The Good. The blab. And the Ugly. What’s Next for Live Streaming Learning?
Blab.im is dead. Google Hangouts on Air sits precariously between G+ and YouTube. What is going on in the wonderful world of multi-person live streaming conversational web apps?
If you didn’t already know about L&D Talk, I’ll give you the basics. I started a daily live streaming show that ran for an hour monday thru friday at 8am PT. We used blab.im to make it happen. It was the presence of blab.im that gave me the idea/confidence to try a daily show. It was just so darn easy, I couldn’t let the opportunity pass.
The L&D Talk Unicorn
L&D Talk grew from being just me and the random internet troll, to some days having more than 20 viewers watching the live stream. The best part was that the stream was automatically recorded and upload able to YouTube. You could hang out live with your L&D peers discussing the topics of the day and also end up with recorded content for others to view later…or repeatedly.
The show started with just me and grew to having a different theme each day with a different cohost. We also had some fantastic guests like Gus Prestera, Matt Pierce from Techsmith, commoncraft creator Lee Lefever, and more. We created hours and hours of great content since February when I started this experiment. And now we are starting over.
We learned a lot over the last few months and reflect on all the pros and cons going forward. But that’s not the real issue here. The most enlightening part of this experience was how it felt. It was the same feeling I had when I started elearndev.blogspot.com in 2005. Collaborating, sharing, and learning, with a global audience is an amazing feeling. L&D Talk at times had representation from Canada, US, Australia, and the UK all in one show. And that wasn’t planned other than everyone just knowing that I would be there each day at 8am Pacific Time. I loved what blab allowed me to do more than I loved blab itself. I loved the connections with other L&D professionals.
Tech is at its best when it brings people together from all over the world.
Now What Happens?
You never really know how much you love something until it’s gone. I now know how much I loved blab.im. A lot more than I originally thought. Now the lack of blab has left a giant hole in the world of live streaming/recorded video production world. Google just hasn’t quite figured out their strategy yet. It sort of works, but the lag is annoying. Facebook Live is currently just one-way video with text chat. As is Periscope.
There are plenty of multi-camera shoot apps that allow you to mix multiple cameras or source feeds that are on the same network, but that is a different kind of production. Wirecast is a good example. And as far as I know maybe these also allow for source feeds like Skype or other off site feeds. But these are expensive complex solutions compared to the elegant simplicity of clicking a link to join the blab, and clicking one more to be live on camera with other people. It was braindead simple. And it just worked…most of the time.

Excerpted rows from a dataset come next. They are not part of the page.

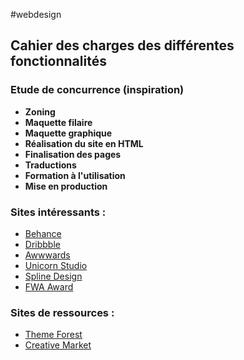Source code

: #webdesign

## Cahier des charges des différentes fonctionnalités

### Etude de concurrence (inspiration)

- **Zoning**
- **Maquette filaire**
- **Maquette graphique**
- **Réalisation du site en HTML**
- **Finalisation des pages**
- **Traductions**
- **Formation à l'utilisation**
- **Mise en production**

### Sites intéressants :

- [Behance](https://www.behance.net)
- [Dribbble](https://www.dribbble.com)
- [Awwwards](https://www.awwwards.com)
- [Unicorn Studio](https://unicorn.studio)
- [Spline Design](https://spline.design)
- [FWA Award](https://www.thefwa.com)

### Sites de ressources :

- [Theme Forest](https://themeforest.net)
- [Creative Market](https://creativemarket.com)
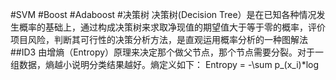 #SVM
#Boost
#Adaboost
#决策树
决策树(Decision Tree）是在已知各种情况发生概率的基础上，通过构成决策树来求取净现值的期望值大于等于零的概率，评价项目风险，判断其可行性的决策分析方法，是直观运用概率分析的一种图解法
##ID3
由增熵（Entropy）原理来决定那个做父节点，那个节点需要分裂。对于一组数据，熵越小说明分类结果越好。熵定义如下：
Entropy = -\sum p_(x_i)*log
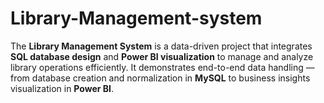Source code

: # Library-Management-system
The **Library Management System** is a data-driven project that integrates **SQL database design** and **Power BI visualization** to manage and analyze library operations efficiently.   It demonstrates end-to-end data handling — from database creation and normalization in **MySQL** to business insights visualization in **Power BI**.
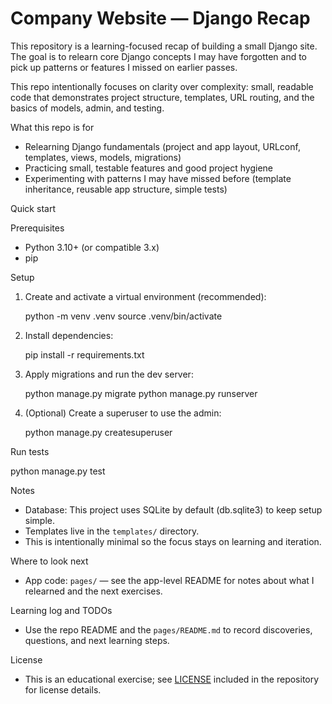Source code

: # Company Website — Django Recap

This repository is a learning-focused recap of building a small Django site. The goal is to relearn core Django concepts I may have forgotten and to pick up patterns or features I missed on earlier passes.

This repo intentionally focuses on clarity over complexity: small, readable code that demonstrates project structure, templates, URL routing, and the basics of models, admin, and testing.

What this repo is for
- Relearning Django fundamentals (project and app layout, URLconf, templates, views, models, migrations)
- Practicing small, testable features and good project hygiene
- Experimenting with patterns I may have missed before (template inheritance, reusable app structure, simple tests)

Quick start

Prerequisites
- Python 3.10+ (or compatible 3.x)
- pip

Setup

1. Create and activate a virtual environment (recommended):

   python -m venv .venv
   source .venv/bin/activate

2. Install dependencies:

   pip install -r requirements.txt

3. Apply migrations and run the dev server:

   python manage.py migrate
   python manage.py runserver

4. (Optional) Create a superuser to use the admin:

   python manage.py createsuperuser

Run tests

   python manage.py test

Notes
- Database: This project uses SQLite by default (db.sqlite3) to keep setup simple.
- Templates live in the `templates/` directory. 
- This is intentionally minimal so the focus stays on learning and iteration.

Where to look next
- App code: `pages/` — see the app-level README for notes about what I relearned and the next exercises.

Learning log and TODOs
- Use the repo README and the `pages/README.md` to record discoveries, questions, and next learning steps.

License
- This is an educational exercise; see [LICENSE](LICENSE) included in the repository for license details.
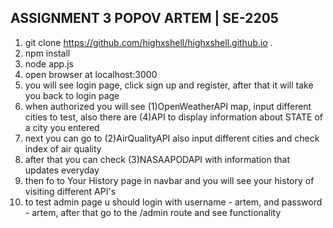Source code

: ## ASSIGNMENT 3 POPOV ARTEM | SE-2205
1. git clone https://github.com/highxshell/highxshell.github.io .
2. npm install
3. node app.js
4. open browser at localhost:3000
5. you will see login page, click sign up and register, after that it will take you back to login page
6. when authorized you will see (1)OpenWeatherAPI map, input different cities to test, also there are (4)API to display information about STATE of a city you entered
7. next you can go to (2)AirQualityAPI also input different cities and check index of air quality
8. after that you can check (3)NASAAPODAPI with information that updates everyday
9. then fo to Your History page in navbar and you will see your history of visiting different API's
10. to test admin page u should login with username - artem, and password - artem, after that go to the /admin route and see functionality
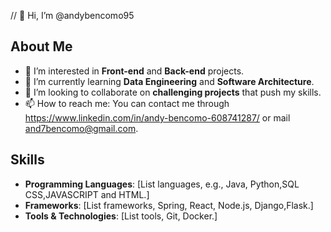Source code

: 
// 👋 Hi, I’m @andybencomo95

## About Me
- 👀 I’m interested in **Front-end** and **Back-end** projects.
- 🌱 I’m currently learning **Data Engineering** and **Software Architecture**.
- 💞️ I’m looking to collaborate on **challenging projects** that push my skills.
- 📫 How to reach me: You can contact me through https://www.linkedin.com/in/andy-bencomo-608741287/ or mail and7bencomo@gmail.com.

## Skills
- **Programming Languages**: [List languages, e.g., Java, Python,SQL CSS,JAVASCRIPT  and HTML.]
- **Frameworks**: [List frameworks, Spring, React, Node.js, Django,Flask.]
- **Tools & Technologies**: [List tools,  Git, Docker.]
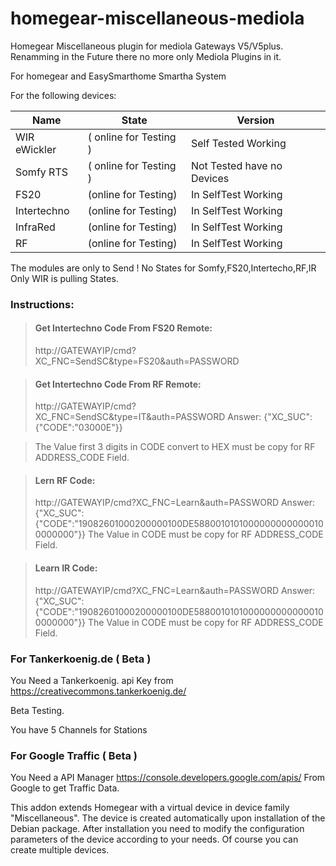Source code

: # homegear-miscellaneous-mediola
Homegear Miscellaneous plugin for mediola Gateways V5/V5plus.
Renamming in the Future there no more only Mediola Plugins in it.

For homegear and EasySmarthome Smartha System

For the following devices:


Name | State | Version
------------ | ------------- | ------------- 
WIR eWickler | ( online for Testing ) | Self Tested Working
Somfy RTS | ( online for Testing ) | Not Tested have no Devices
FS20 | (online for Testing) |	In SelfTest Working
Intertechno | (online for Testing) | In SelfTest Working
InfraRed | (online for Testing) |	In SelfTest Working
RF | (online for Testing) |	In SelfTest Working

The modules are only to Send !
No States for Somfy,FS20,Intertecho,RF,IR
Only WIR is pulling States.


### Instructions:

> #### Get Intertechno Code From FS20 Remote:
>http://GATEWAYIP/cmd?XC_FNC=SendSC&type=FS20&auth=PASSWORD



> #### Get Intertechno Code From RF Remote:
>http://GATEWAYIP/cmd?XC_FNC=SendSC&type=IT&auth=PASSWORD
>Answer:
>{"XC_SUC": {"CODE":"03000E"}}

>The Value first 3 digits in CODE convert to HEX must be copy for RF ADDRESS_CODE Field.



> #### Lern RF Code:
>http://GATEWAYIP/cmd?XC_FNC=Learn&auth=PASSWORD
>Answer:
>{"XC_SUC": {"CODE":"19082601000200000100DE58800101010000000000000100000000"}}
>The Value in CODE must be copy for RF ADDRESS_CODE Field.

> #### Learn IR Code:
>http://GATEWAYIP/cmd?XC_FNC=Learn&auth=PASSWORD
>Answer:
>{"XC_SUC": {"CODE":"19082601000200000100DE58800101010000000000000100000000"}}
>The Value in CODE must be copy for RF ADDRESS_CODE Field.


### For Tankerkoenig.de ( Beta )
You Need a Tankerkoenig. api Key from https://creativecommons.tankerkoenig.de/

Beta Testing.

You have 5 Channels for Stations


### For Google Traffic ( Beta )

You Need a  API Manager https://console.developers.google.com/apis/
From Google to get Traffic Data.



This addon extends Homegear with a virtual device in device family "Miscellaneous". The device is created automatically upon installation of the Debian package. After installation you need to modify the configuration parameters of the device according to your needs. Of course you can create multiple devices.

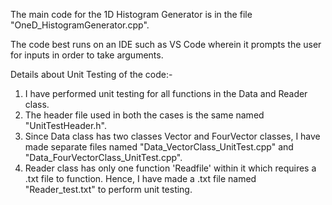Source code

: The main code for the 1D Histogram Generator is in the file "OneD_HistogramGenerator.cpp".

The code best runs on an IDE such as VS Code wherein it prompts the user for inputs in order to take arguments.

Details about Unit Testing of the code:-
1. I have performed unit testing for all functions in the Data and Reader class.
2. The header file used in both the cases is the same named "UnitTestHeader.h".
3. Since Data class has two classes Vector and FourVector classes, I have made separate files named "Data_VectorClass_UnitTest.cpp" and "Data_FourVectorClass_UnitTest.cpp".
4. Reader class has only one function 'Readfile' within it which requires a .txt file to function. Hence, I have made a .txt file named "Reader_test.txt" to perform unit testing.
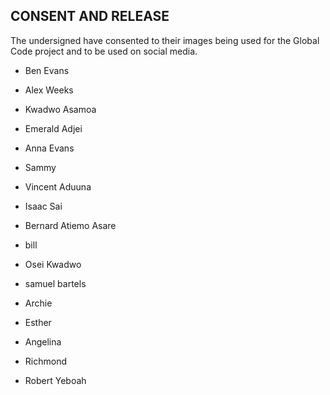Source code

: ## CONSENT AND RELEASE

The undersigned have consented to their images being used for the Global Code project
and to be used on social media.

* Ben Evans

* Alex Weeks

* Kwadwo Asamoa

* Emerald Adjei

* Anna Evans

* Sammy

* Vincent Aduuna

* Isaac Sai

* Bernard Atiemo Asare

* bill

* Osei Kwadwo

* samuel bartels

* Archie

* Esther

* Angelina

* Richmond

* Robert Yeboah

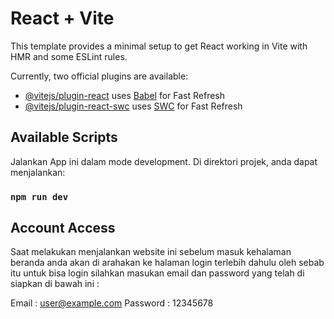# React + Vite

This template provides a minimal setup to get React working in Vite with HMR and some ESLint rules.

Currently, two official plugins are available:

- [@vitejs/plugin-react](https://github.com/vitejs/vite-plugin-react/blob/main/packages/plugin-react/README.md) uses [Babel](https://babeljs.io/) for Fast Refresh
- [@vitejs/plugin-react-swc](https://github.com/vitejs/vite-plugin-react-swc) uses [SWC](https://swc.rs/) for Fast Refresh

## Available Scripts

Jalankan App ini dalam mode development.
Di direktori projek, anda dapat menjalankan:

### `npm run dev`

## Account Access

Saat melakukan menjalankan website ini sebelum masuk kehalaman beranda anda akan di arahakan ke halaman login terlebih dahulu oleh sebab itu untuk bisa login silahkan masukan email dan password yang telah di siapkan di bawah ini :

Email : user@example.com
Password : 12345678
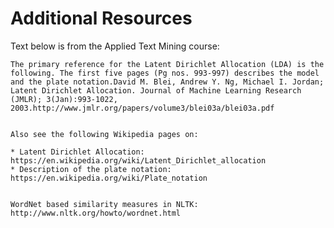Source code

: # Additional Resources

Text below is from the Applied Text Mining course:

    The primary reference for the Latent Dirichlet Allocation (LDA) is the following. The first five pages (Pg nos. 993-997) describes the model and the plate notation.David M. Blei, Andrew Y. Ng, Michael I. Jordan; Latent Dirichlet Allocation. Journal of Machine Learning Research (JMLR); 3(Jan):993-1022, 2003.http://www.jmlr.org/papers/volume3/blei03a/blei03a.pdf


    Also see the following Wikipedia pages on:

    * Latent Dirichlet Allocation: https://en.wikipedia.org/wiki/Latent_Dirichlet_allocation
    * Description of the plate notation: https://en.wikipedia.org/wiki/Plate_notation


    WordNet based similarity measures in NLTK: http://www.nltk.org/howto/wordnet.html

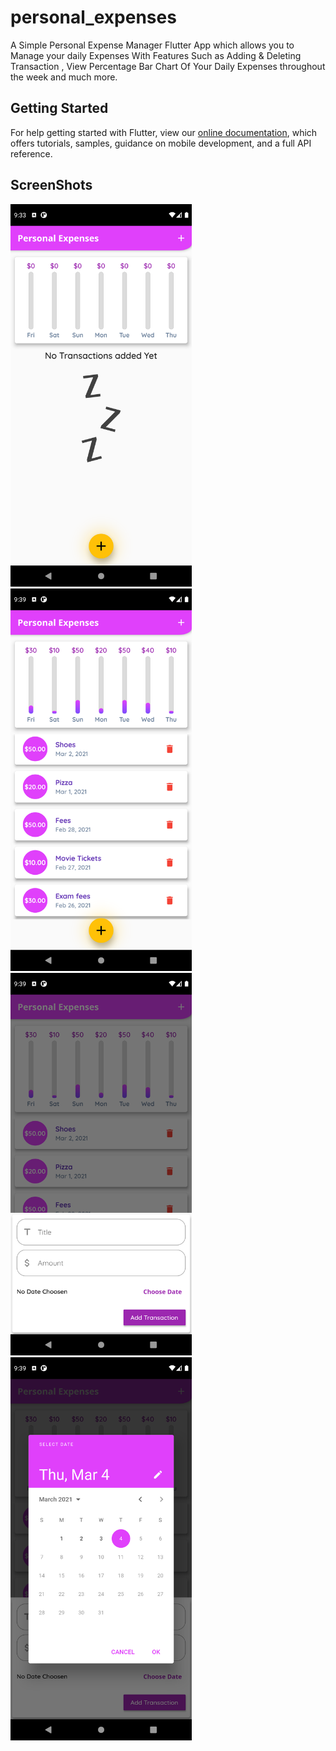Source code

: # personal_expenses

A Simple Personal Expense Manager Flutter App which allows you to Manage your daily Expenses With Features Such as Adding & Deleting Transaction , View Percentage Bar Chart Of Your Daily Expenses throughout the week and much more.

## Getting Started

For help getting started with Flutter, view our
[online documentation](https://flutter.dev/docs), which offers tutorials,
samples, guidance on mobile development, and a full API reference.


## ScreenShots 

[<img src="Screenshots/no_transaction.png" width="290">](screenshots/no_transaction.png)
[<img src="Screenshots/transaction_list.png" width="290">](Screenshots/transaction_list.png)
[<img src="Screenshots/bottom_modal.png" width="290">](Screenshots/bottom_modal.png)
[<img src="Screenshots/datepick.png" width="290">](Screenshots/datepick.png)
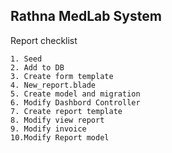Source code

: ## Rathna MedLab System

Report checklist
    
    1. Seed
    2. Add to DB
    3. Create form template
    4. New_report.blade
    5. Create model and migration
    6. Modify Dashbord Controller
    7. Create report template
    8. Modify view report
    9. Modify invoice
    10.Modify Report model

If I was a venture capitalist, or knew anything about ramping up a product I’d want to buy/license the tech backend and just sell it as a white label platform to those who saw the real value. Not the “we like to hang out with each other” value the blab team is chasing. However, I’m an old guy. So I’m certain they know something I don’t know about how to monetize a bunch of drunk, stoned, and horny, millennials. I do know that this demographic is not that interested in learning, so my search for a platform continues.
The value I’m interested in is using the platform to quickly and easily stream/record conversations! The professional possibilities for a platform like blab are endless. I understand the desire for entrepreneurs to create “the thing” that will be the next billion user app, the next Facebook, the next Snapchat. But there must be a way to monetize this type of platform in a B2B market.
Many will point me to Zoom. And we’re testing it out. But it’s designed to be used for corporate meetings, like webinar software. Ouch… hello 2001 tech. We may end up using it for L&D Talk but it feels a lot like cramming the square peg in the round hole. This week are testing YouTube Live. And so far that feels like a very small round peg fitting into a very large round hole. It fits. But it’s not a perfect fit.
We’ve had an experience with blab that may have been before its time. But I see it as a window into the future. I have no doubt that the platform I’m looking for will exist. Its just going to take some time.